Closed inchulnim123 closed 9 months ago
Hi, Are you saying this is only happening when you change from 1e-10 to 1e-8? Further, can you share the training scripts to me too if you changed something. I can take a look and let you know the problem.
loss is most probably jumping to Nan because somewhere something might be getting divided by zero. So can you also use "tf.debugging.enable_check_numerics()" for figuring that out.
Loss_Nan happend only in CelebA-Dataset when I trained D+1e-10, D+1e-8 respectively I just changed gpu_options, and gpu_ids -> '0,1', random_mask -> 1, random_mask_type -> irregular_mask, incremental_training -> 1 in train_options.py. batch_size also 1. In Facades dataset and paris streetview, It works really good, but only celebA, It didn't work well...
Can you please try using this: tf.debugging.enable_check_numerics()
Thanks, I'll try it.
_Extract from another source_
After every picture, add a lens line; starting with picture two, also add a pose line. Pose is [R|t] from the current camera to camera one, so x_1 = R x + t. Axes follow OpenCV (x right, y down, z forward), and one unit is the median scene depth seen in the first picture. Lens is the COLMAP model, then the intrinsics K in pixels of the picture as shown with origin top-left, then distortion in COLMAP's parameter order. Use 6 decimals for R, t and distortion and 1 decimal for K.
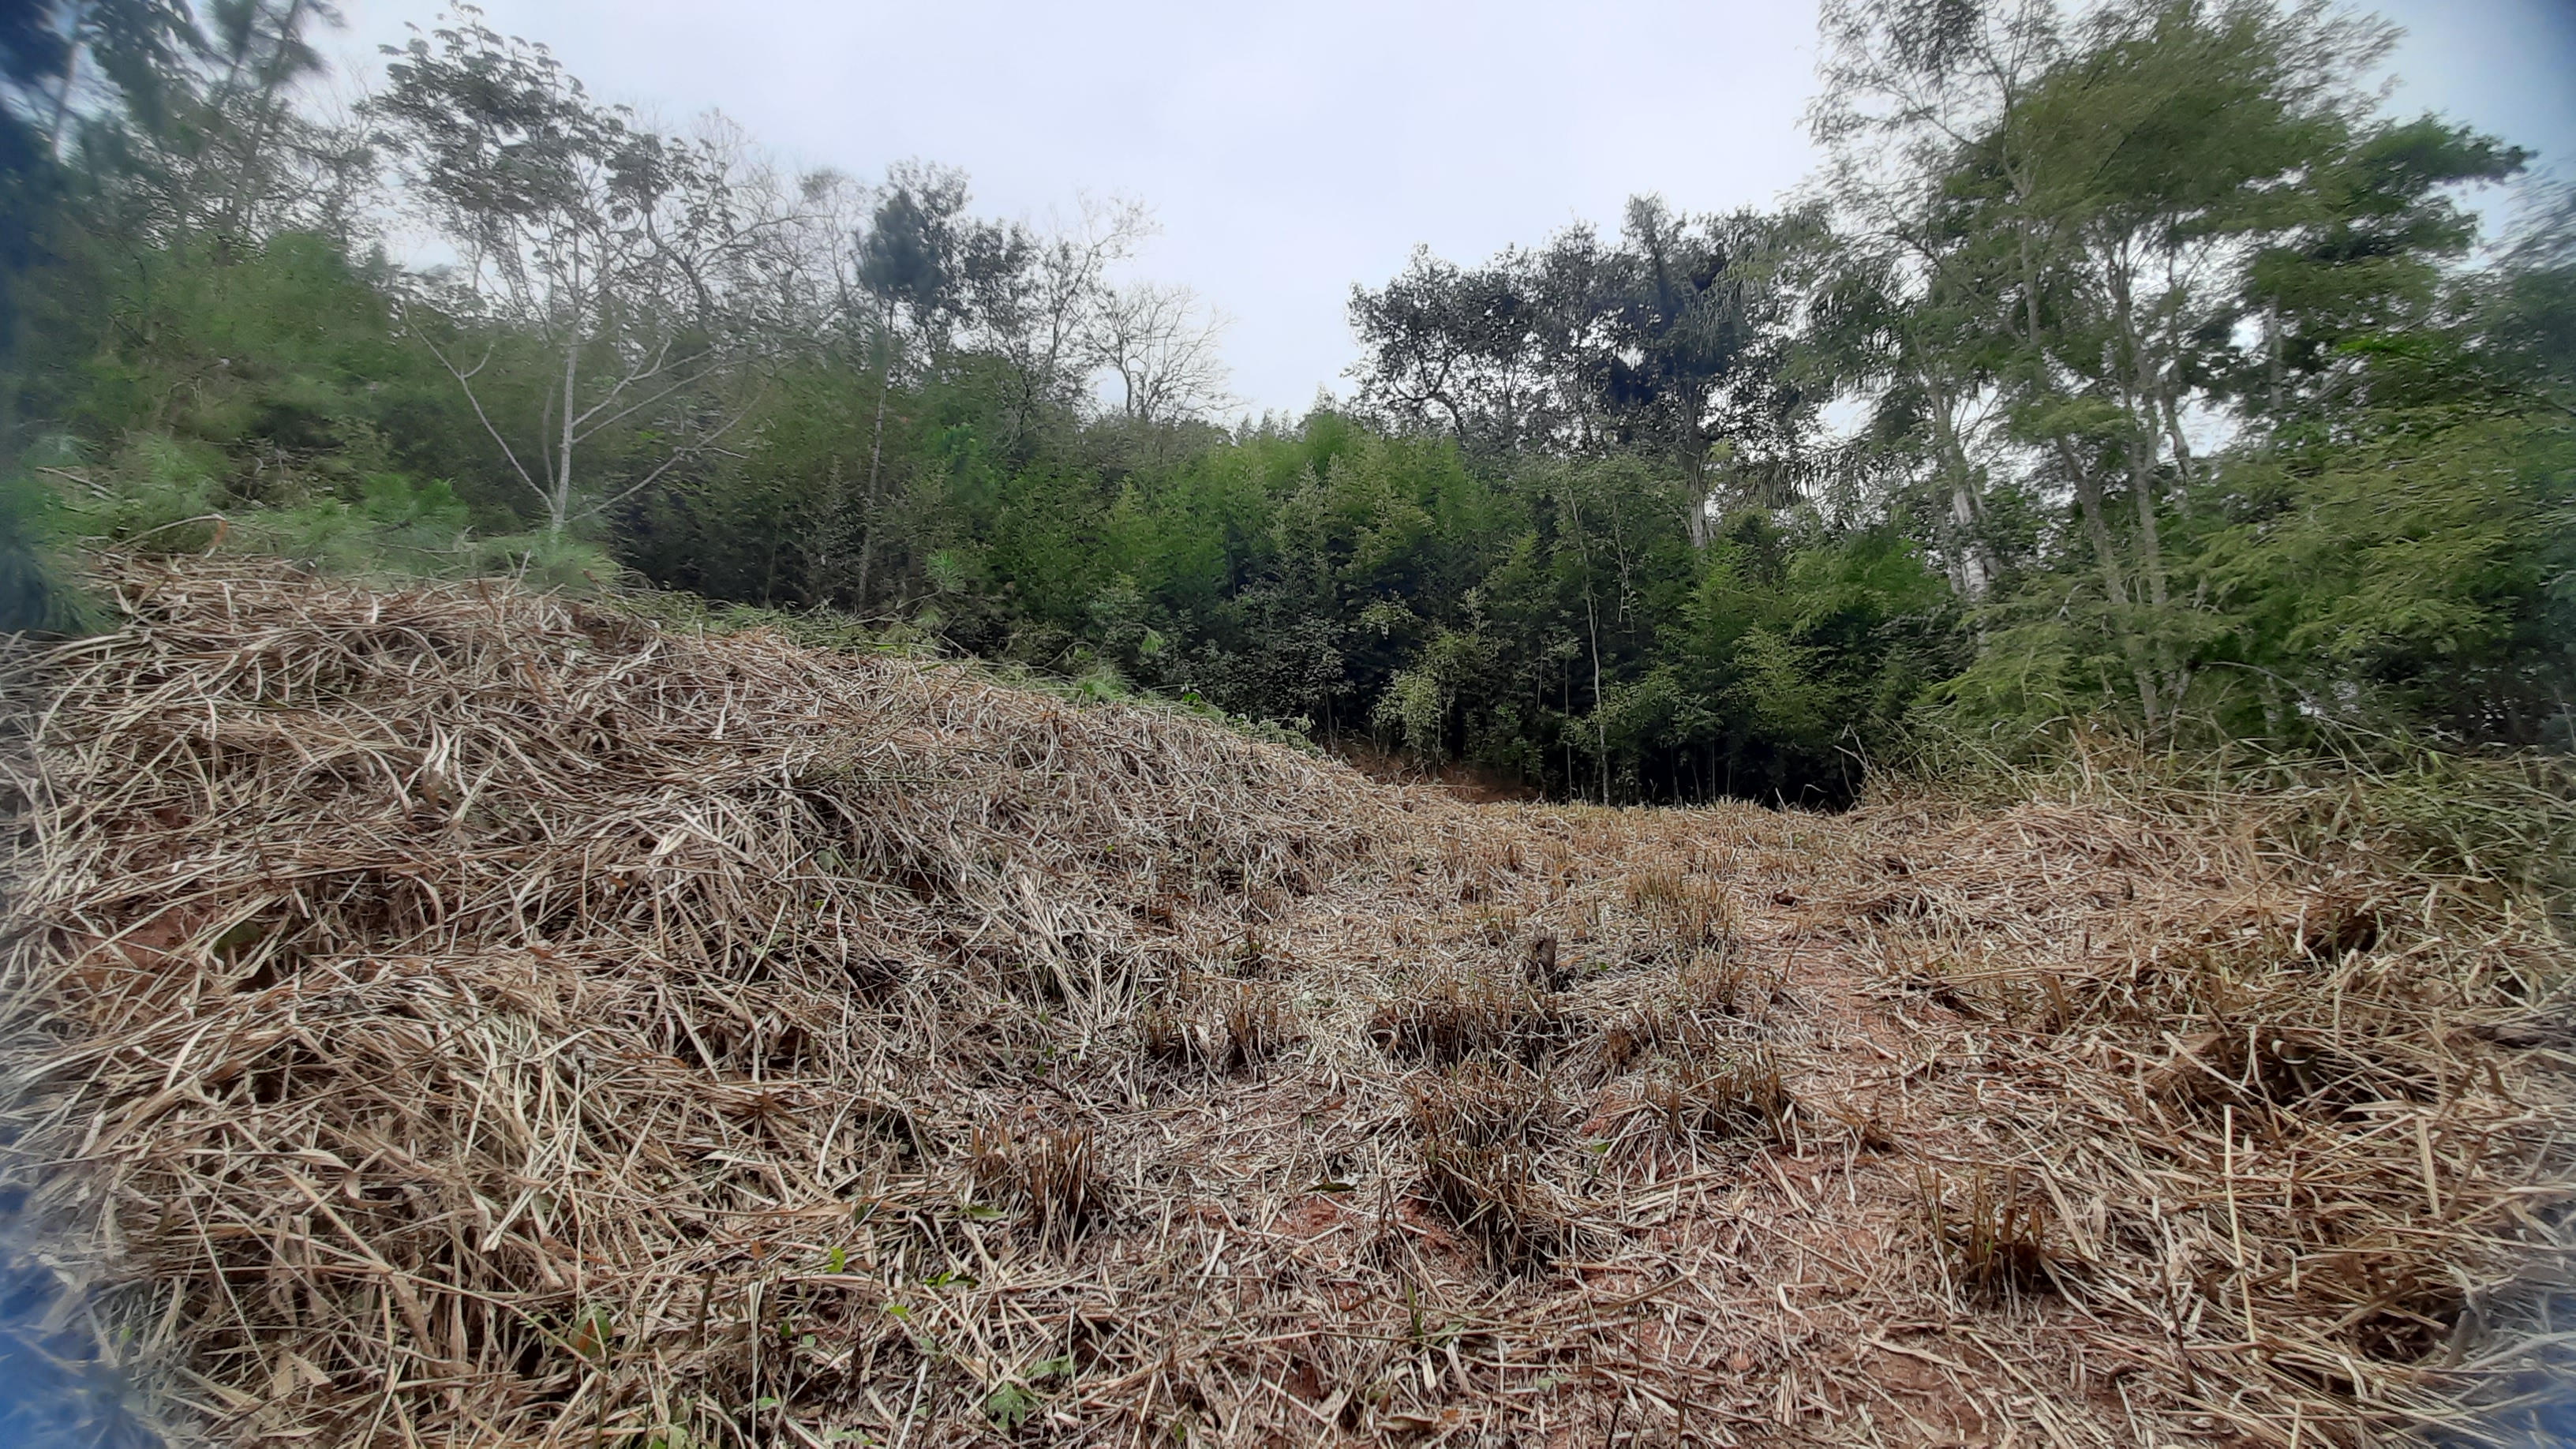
lens RADIAL K [[1004.6, 0, 1333.8], [0, 1004.6, 724.2], [0, 0, 1]] dist [-0.005947, 0.001195]
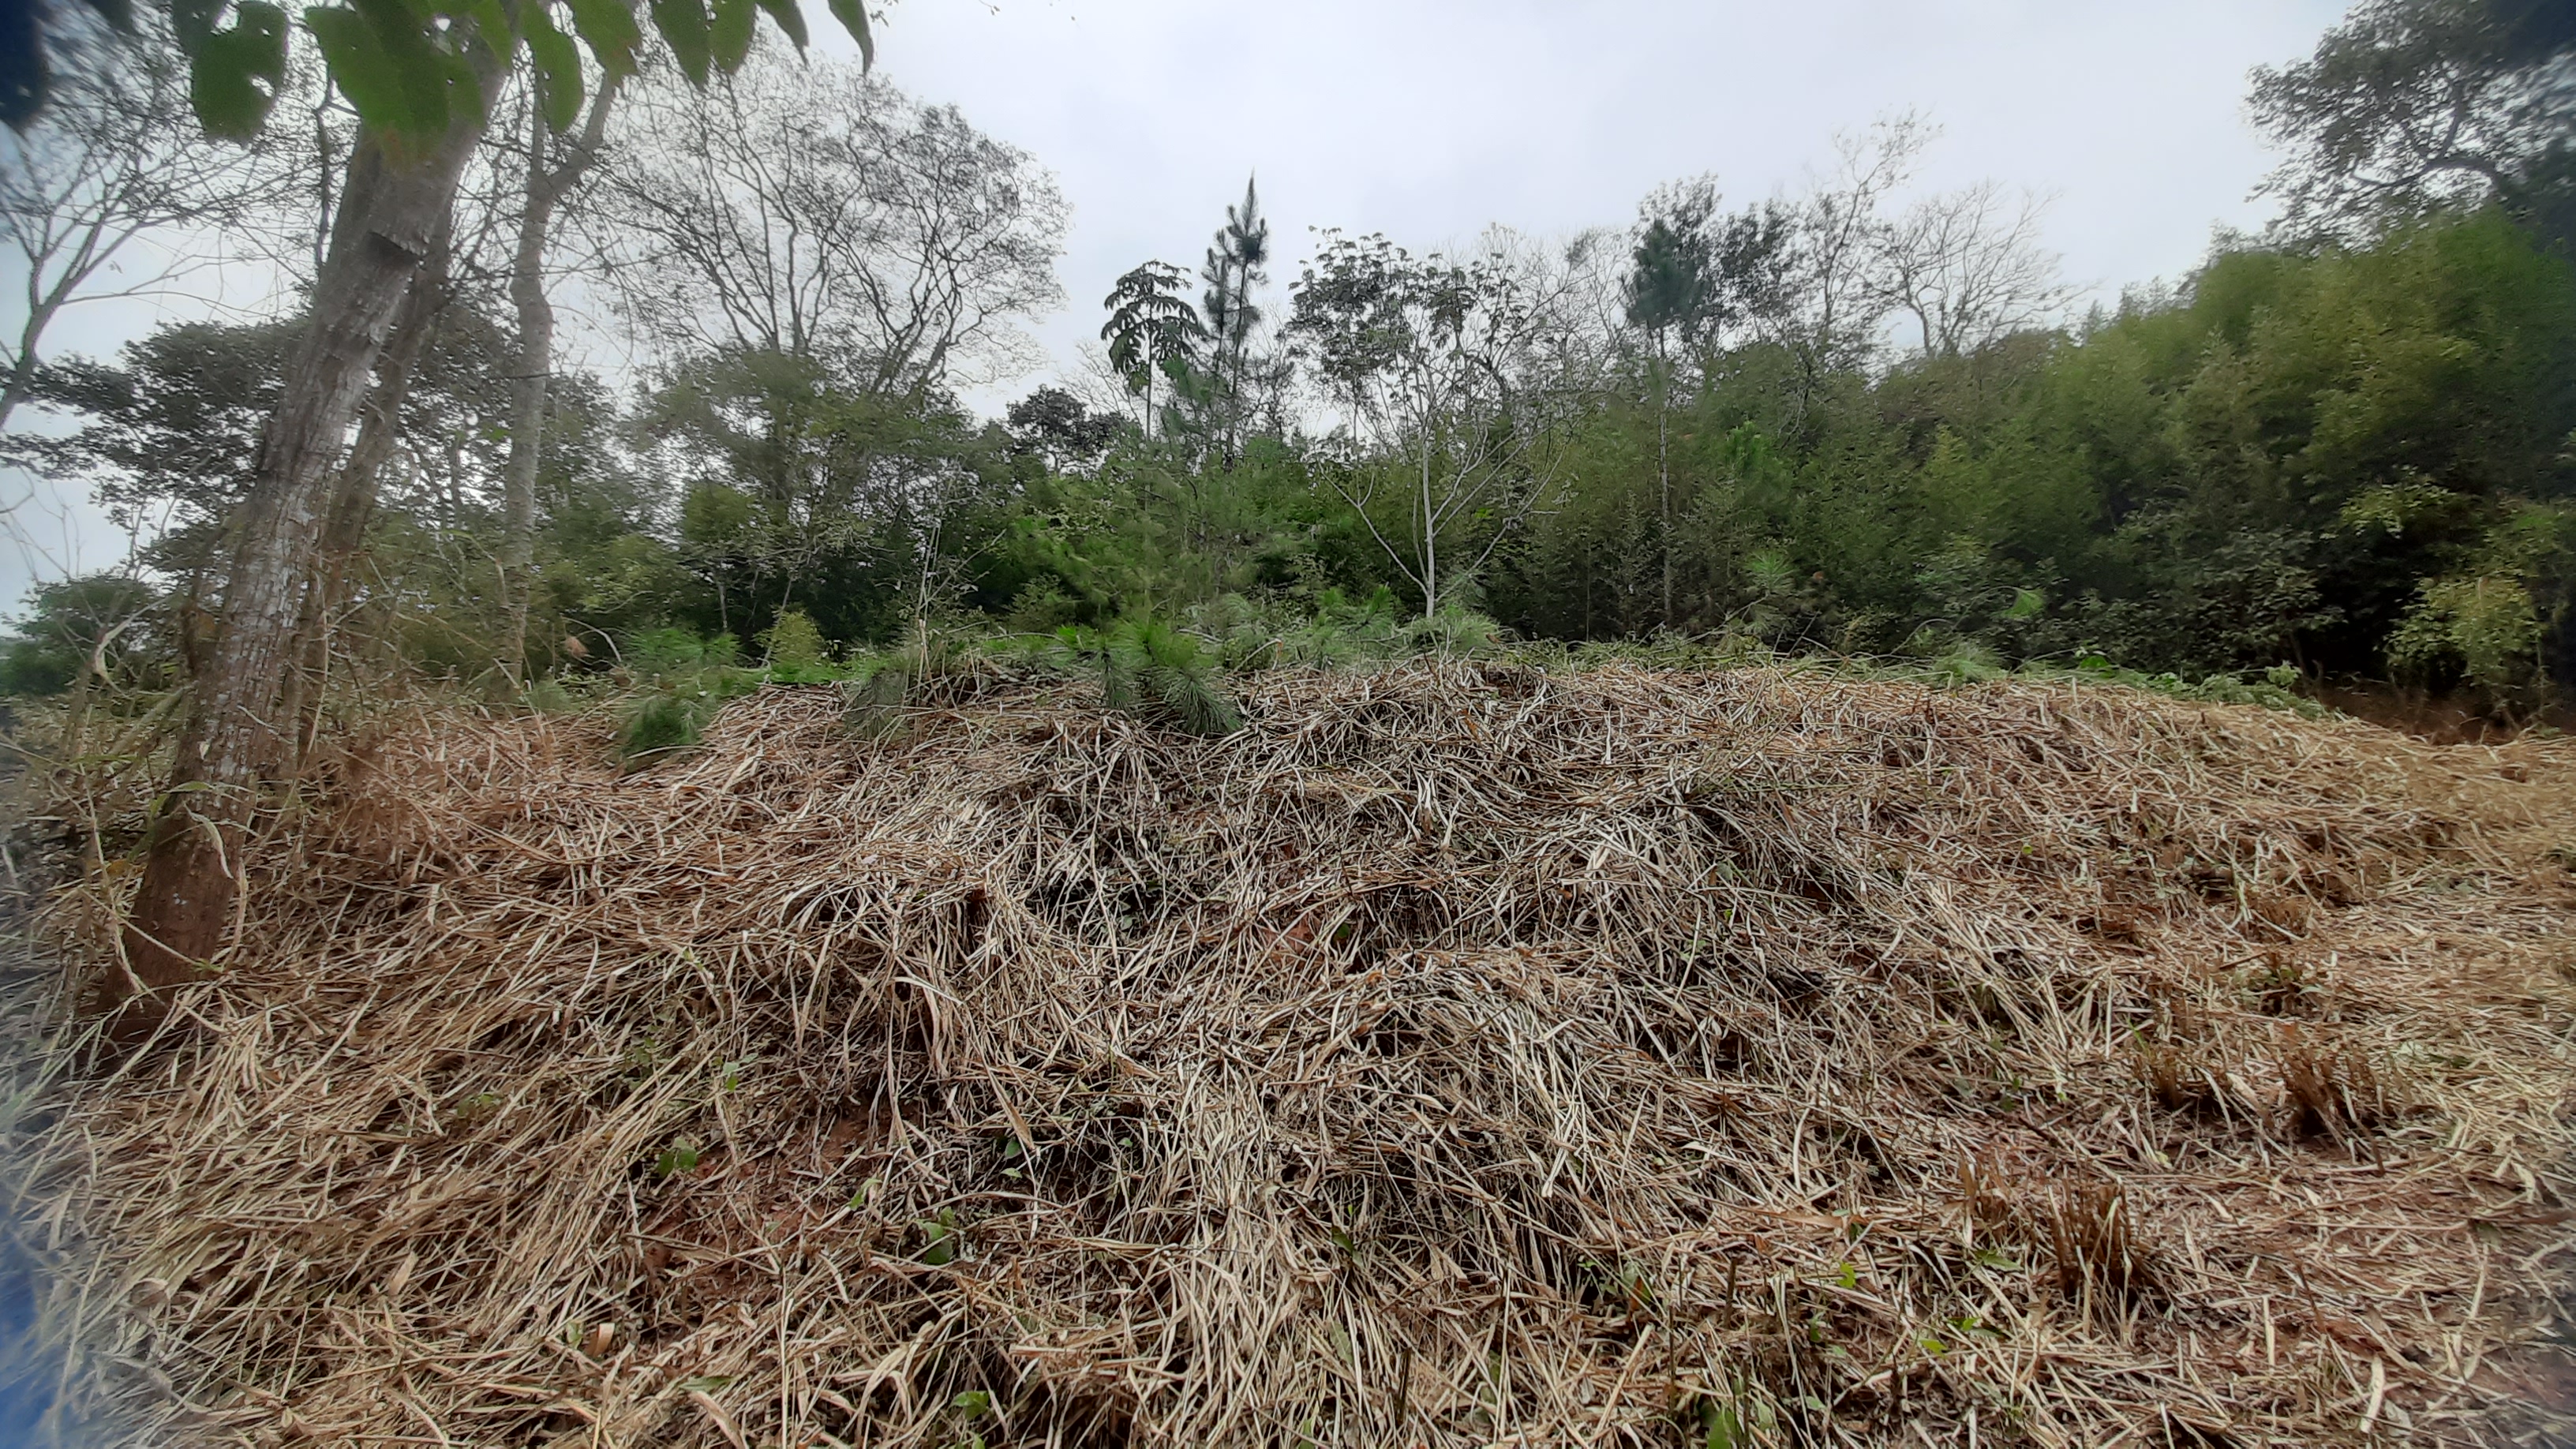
lens RADIAL K [[1004.6, 0, 1305.9], [0, 1004.6, 730.7], [0, 0, 1]] dist [-0.005947, 0.001195]
pose [[0.733066, -0.111490, -0.670957, -0.092905], [0.110326, 0.992901, -0.044448, -0.007712], [0.671150, -0.041441, 0.740163, -0.038537]]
Can I check where the Nan is appearing using tf.debugging.enable_check_numerics() and ask again?
sure
Hi Gourav! I trained facades and CelebA using 2 RTX3060. it works good in facades Dataset . However in CelebA, I selected randomly 28000 images, and trained. Epoch 0~10, it works well, but after, Loss is jumping or Loss is nan. I used D_H = tf.multiply (tf.expand_dims (tf.math.pow (D + 1e-8, -0.5), axis=-1), H) B = tf.linalg.diag (tf.math.pow (B + 1e-8, -1))
I want to know why and how can i fix it?